Advantages and disadvantages to these approaches are outlined below:

Serial testing

  • This is the protocol recommended by both WHO (in 1997) and the Centers for Disease Control and Prevention (in 1998). But these recommendations were based on test systems that used serum or plasma, not whole blood.

  • Several published studies have demonstrated highly accurate test results (predictive values) comparable to ELISA's in sensitivity and specificity. The results are equivalent — and in some ways better than — the standard algorithm of ELISA followed by Western blot. These studies also conclude that this approach is accurate and cost-effective.

  • Drawing of a veni-puncture sample of blood (one option) makes it possible to have additional sera for use in a second HIV test, if necessary, or to test for other relevant diseases, such as syphilis or hepatitis. The extra sample can be archived for quality assurance. If a finger-prick sample were used, the client would have to be called back to give a sample for a second test.

  • This process requires a longer waiting time for clients who test positive on the first test. Good patient flow management could address the issue of longer waiting times. This waiting time might be used to provide health information and to minimize anxiety. Video or other distractions may be provided.
  • This approach is less expensive than parallel testing given the current cost of HIV testing kits, blood tubes and needles. Savings depends on the HIV prevalence in the client bases (higher prevalence results in a greater number of second tests in the serial testing system). But at least half of the tests used in the parallel system would also be administered in a serial system.

Parallel testing

  • Several published studies find no significant difference in accuracy between parallel testing and serial testing.
  • Clients perceive that two tests are better than one. This increased trust in the VCT center reduces "shopping around" and helps win public trust in the services.
  • Having two tests done with only one finger-stick reduces the potential for stigma that might result if patients are called back for a second visit, which would be the case for serial testing systems using rapid HIV tests.

  • Shorter clinic waiting times resulting from simultaneous testing might reduce the time taken from work, benefiting the client. The shorter waiting time might also lessen the anxiety experienced while waiting for results.

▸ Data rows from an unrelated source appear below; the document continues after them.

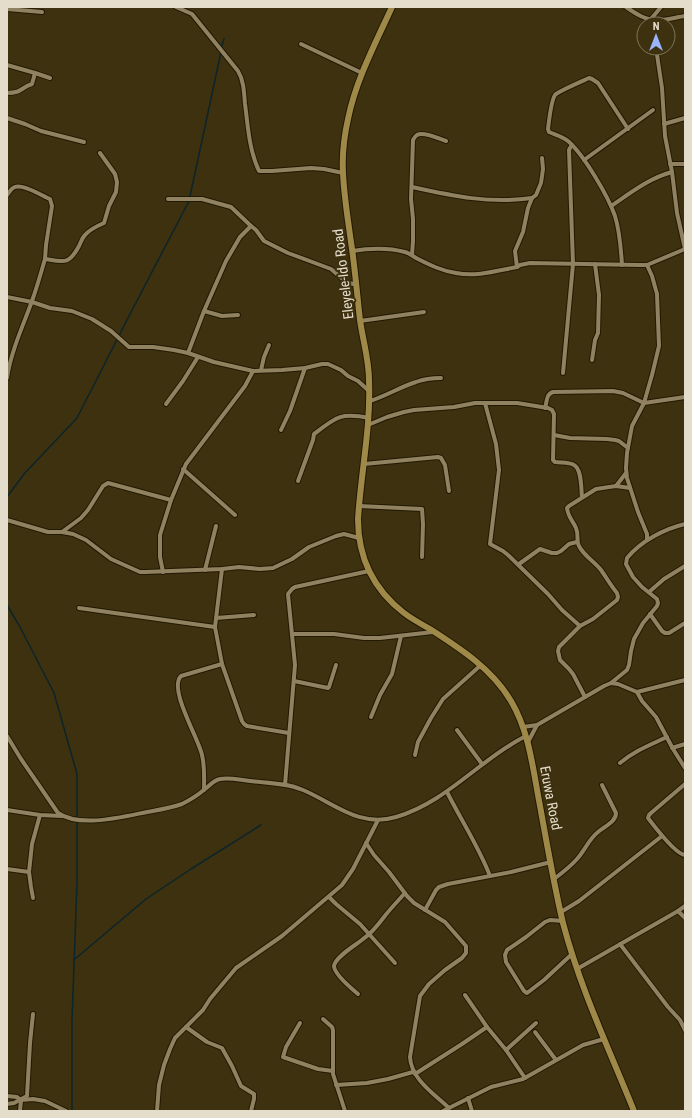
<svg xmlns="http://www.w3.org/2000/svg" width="692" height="1118" font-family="'Roboto Condensed',sans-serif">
	<rect width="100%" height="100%" fill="#3d3110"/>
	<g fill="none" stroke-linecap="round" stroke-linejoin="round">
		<!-- stream -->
		<g stroke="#0b2529" stroke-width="1.5">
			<polyline points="221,49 224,39"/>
			<polyline points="7,497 24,474 77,418 129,316 189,201 221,52"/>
			<polyline points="7,605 20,627 54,693 77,774 77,882 72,1020 72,1111"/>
			<polyline points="75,959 146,899 191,869 261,825"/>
		</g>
		<!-- street casing -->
		<g stroke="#221902" stroke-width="6">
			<g id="street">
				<path d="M176,7L192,14L238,71C244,81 244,93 245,104C248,126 249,150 259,171H272L311,168L324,169L343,173"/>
				<path d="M626,7C636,14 647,21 659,20C668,20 677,17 685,16"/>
				<polyline points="7,9 42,12"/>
				<polyline points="651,19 661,7"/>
				<polyline points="301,44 362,73"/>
				<polyline points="656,48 662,88 665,136 672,172 677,213 685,249"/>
				<polyline points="7,65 35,73 50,78"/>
				<path d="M7,93C22,93 20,88 32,84L35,73"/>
				<polyline points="7,118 25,124 41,131 84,142"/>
				<polyline points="664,124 685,118"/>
				<polyline points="584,160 653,110"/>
				<polyline points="670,164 685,164"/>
				<path d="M412,187C453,196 490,204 532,198"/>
				<path d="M7,195C9,193 11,189 13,188C21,182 42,196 50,199L52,206L46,245L45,259C64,262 69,265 79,246C81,242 82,238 85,235C90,229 97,226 104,223L109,206L116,192L117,182L115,174L100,153"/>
				<polyline points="168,199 202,199 231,207 251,226"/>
				<path d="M611,206C629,194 649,178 672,172"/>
				<path d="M352,251C370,248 387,247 405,252C409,253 414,257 418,259C430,265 442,271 456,273C476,277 496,271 517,267L520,265L530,263L639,265H647L685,249"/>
				<path d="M412,255L413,241V219L411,199L413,140C414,138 415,136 417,135C423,131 440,139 446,141"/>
				<path d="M622,265C621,249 620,232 615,216C608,196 584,155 568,141C562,136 556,135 549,132L548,129C549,121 551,101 555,95C559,91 583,81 589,78L592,79L598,83L628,129"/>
				<polyline points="647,265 652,276 657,294 659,346 652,375 644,403 632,426 627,453 626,468 627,478 638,512 647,534 647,540"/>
				<polyline points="517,267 515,251 523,232 528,208 532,198 536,195 541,183 543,169 542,158"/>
				<polyline points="7,297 32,302 50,308 72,311 92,319 111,331 129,347 153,347 174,350 188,353 214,362 253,371 282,370 305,368 322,364 328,364 341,370 348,376 358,381 369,391"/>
				<polyline points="204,311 222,316 238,315"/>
				<polyline points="360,321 424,312"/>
				<polyline points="188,353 204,311 226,261 240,237 251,226 256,230 264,241 288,253 331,269 346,282 357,285"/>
				<polyline points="592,360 595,340 598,333 599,295 595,264"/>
				<polyline points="261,370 264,357 269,345"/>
				<polyline points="563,373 573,264 569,150 570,148 572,145"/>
				<path d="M7,378C11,351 23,326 32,301C37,287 41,273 45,259"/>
				<path d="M370,401C386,396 400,387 416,382C424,379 433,378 441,378"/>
				<polyline points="485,403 496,444 499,470 490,544 503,551 508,555 548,594 562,610 580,626"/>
				<polyline points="166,404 183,381 198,357"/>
				<path d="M545,408C547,402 546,394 553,392L613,391L623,393L644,403L685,397"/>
				<path d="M368,425L387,417L404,412L414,410L454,407L475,403H517L548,408L552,410L554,414L553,460L555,462C561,463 569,462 574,465C582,469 581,489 582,497"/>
				<polyline points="281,430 290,411 305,368"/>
				<polyline points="554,435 570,438 607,439 615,440 619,441 628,448"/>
				<polyline points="364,464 438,457 441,458 445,465 449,491"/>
				<polyline points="183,469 235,515"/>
				<path d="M298,481L313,440L314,434C336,417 341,412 369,418"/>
				<polyline points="616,486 626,473"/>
				<polyline points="359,506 422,509 423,524 422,557"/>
				<polyline points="7,520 48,532 62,532 73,534 86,540 111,559 140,572 145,572 222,569 239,567 260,569 273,568 292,559 309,547 336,536 344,534 359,538"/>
				<polyline points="62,532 81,518 88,510 103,486 108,483 171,500"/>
				<polyline points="519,564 540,549 552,553 557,553 561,551 569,544 577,542"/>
				<polyline points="222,569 215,627 222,664 242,721 244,724 247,726 289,733"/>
				<polyline points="205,570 216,526"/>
				<polyline points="163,572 160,557 160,535 171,500 186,464 245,386 253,371"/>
				<polyline points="649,592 664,579 685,566"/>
				<polyline points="79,608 215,627"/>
				<polyline points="650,614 662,631 665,633 669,633 685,623"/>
				<polyline points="216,618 254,615"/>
				<polyline points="292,634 334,634 364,638 380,638 433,632"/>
				<polyline points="294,681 328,688 329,687 336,665"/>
				<path d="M611,683L627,670L629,665L631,651L634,639L643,623L657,606L658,603L657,599L642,587L633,577L626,564L627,558C641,541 664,529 685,524"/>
				<polyline points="637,692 642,701 656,717 673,749 685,768"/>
				<path d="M585,697L573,674L569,669L560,660L558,651L559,647L580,626L593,619L617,600L618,597L617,593C611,586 606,577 601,570C594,561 584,556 579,546C576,541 579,535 576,528C573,521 568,517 567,508L569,506L596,489L616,486L630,488"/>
				<polyline points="371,717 380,695 392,674 401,636"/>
				<polyline points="523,727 537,725 604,686 611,683 618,684 637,692 685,680"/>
				<polyline points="457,730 482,764"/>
				<path d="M7,736L21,759L58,813C80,828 122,817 147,812C158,810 171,808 182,804C190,800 198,795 205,789C209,786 214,780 220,779C229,777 240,780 250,781C267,783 287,783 303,790C334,803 359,828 396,817C447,802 480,759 526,736"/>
				<polyline points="528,742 537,725"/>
				<polyline points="672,748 685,744"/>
				<polyline points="415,755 418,742 431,718 443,699 481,665"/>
				<path d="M620,763C634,751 650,745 667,737"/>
				<path d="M685,784L651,813L649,815L648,818C655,827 675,854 685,855"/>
				<polyline points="285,785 295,665 288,594 292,589 295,587 369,571"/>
				<path d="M204,790C204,779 205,767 202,755C199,739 168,689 181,676L222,664"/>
				<path d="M447,792C461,820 479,847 490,876"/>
				<polyline points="7,810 40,815 62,816"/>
				<path d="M366,843L374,855L389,872L407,896L414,903L445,922L466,946V953L462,958L445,970L429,984L420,996L410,1057C411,1079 434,1094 449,1108"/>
				<polyline points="7,869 29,872 32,844 40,815"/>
				<polyline points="29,872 31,887 33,898"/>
				<path d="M554,879C562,873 571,866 577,859C585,850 589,839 598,832C605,826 616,822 616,813L602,785"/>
				<polyline points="329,897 336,904 360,924 395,963"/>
				<polyline points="425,910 436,890 439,887 448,884 511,872 551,862"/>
				<polyline points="678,911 685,918"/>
				<polyline points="561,912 579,901 662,836"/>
				<polyline points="563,921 550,920 545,922 526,937 507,950 505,955 506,962 524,991 527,993 544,980 572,954"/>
				<polyline points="620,944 668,1007 680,1020 685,1030"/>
				<polyline points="577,969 678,911 685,906"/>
				<path d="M358,994C352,989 334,974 334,966C335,957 356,945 363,939C372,933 378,925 384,917C390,909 398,901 405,893"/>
				<polyline points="465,995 487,1027 506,1050 525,1078"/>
				<polyline points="323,1019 332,1027 333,1030 333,1074 345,1111"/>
				<polyline points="300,1023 286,1047 283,1057 318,1069 333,1071"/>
				<polyline points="186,1027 207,1042 222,1048 232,1066 241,1086 254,1094 254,1099 251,1111"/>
				<polyline points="535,1032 556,1060"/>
				<polyline points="506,1050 536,1023"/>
				<polyline points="415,1074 462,1044 487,1027"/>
				<polyline points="336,1085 367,1083 388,1079 413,1072"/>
				<polyline points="7,1096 17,1097 21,1100 33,1099 45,1101 66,1111"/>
				<polyline points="468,1098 472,1111"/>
				<polyline points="7,1104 14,1103 27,1096 30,1043 33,1014"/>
				<polyline points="20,1111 21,1100"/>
				<polyline points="157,1111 159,1085 164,1065 170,1049 175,1038 203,1010 210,999 236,968 282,936 342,885 353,869 378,820"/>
				<polyline points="443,1111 491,1087 523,1079 583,1045 604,1039"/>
			</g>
		</g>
		<!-- secondary casing -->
		<g stroke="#221902" stroke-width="8">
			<path id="secondary" d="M392,7C375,44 356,80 348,119C344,137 342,156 343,173C344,196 348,220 351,242C355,268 357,294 360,320C363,341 369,360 369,380C371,427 361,472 358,519C358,557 373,589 404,613C412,619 421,624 430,629C461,649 492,669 511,701C528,730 532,762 538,795C546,838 553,881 563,923C580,988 609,1049 634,1111"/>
		</g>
		<!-- street -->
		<use href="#street" stroke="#908260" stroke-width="4"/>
		<!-- secondary -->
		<use href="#secondary" stroke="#9f8949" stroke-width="6"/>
	</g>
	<g text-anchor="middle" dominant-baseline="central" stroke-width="4" stroke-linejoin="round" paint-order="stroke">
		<!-- street labels -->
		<g font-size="14" fill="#e5ddcb" stroke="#3d3110">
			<text transform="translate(343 274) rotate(-97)">Eleyele-Ido Road</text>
			<text transform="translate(551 798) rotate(79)">Eruwa Road</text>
		</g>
	</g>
	<!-- border -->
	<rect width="692" height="1118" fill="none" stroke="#e5ddcb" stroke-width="16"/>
	<!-- north arrow -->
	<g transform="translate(656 36)"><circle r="19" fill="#3d3110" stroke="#80765b"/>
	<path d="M0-3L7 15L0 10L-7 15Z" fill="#9ab5fd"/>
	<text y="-6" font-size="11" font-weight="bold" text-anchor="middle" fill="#e5ddcb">N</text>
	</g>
</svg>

  • Blood samples taken by finger prick are more suitable for field conditions (mobile clinics, remote areas, doctor's offices) than is veni-puncture.

Resources

  1. WHO (Weekly Epidemiological Record #12, Mar 1997).
  2. CDC (Mar 27, 1998 Morbidity and Mortality Weekly Report).
  3. Wilkinson et al. AIDS 1997,11:337-381.
  4. Anderson et al. AIDS 1997; 11; 1815-1822.
  5. Kobalvi-Dème et la. Journal of Clinical Microbiology; Vol. 39 No5 May 2001, p 1808-1812.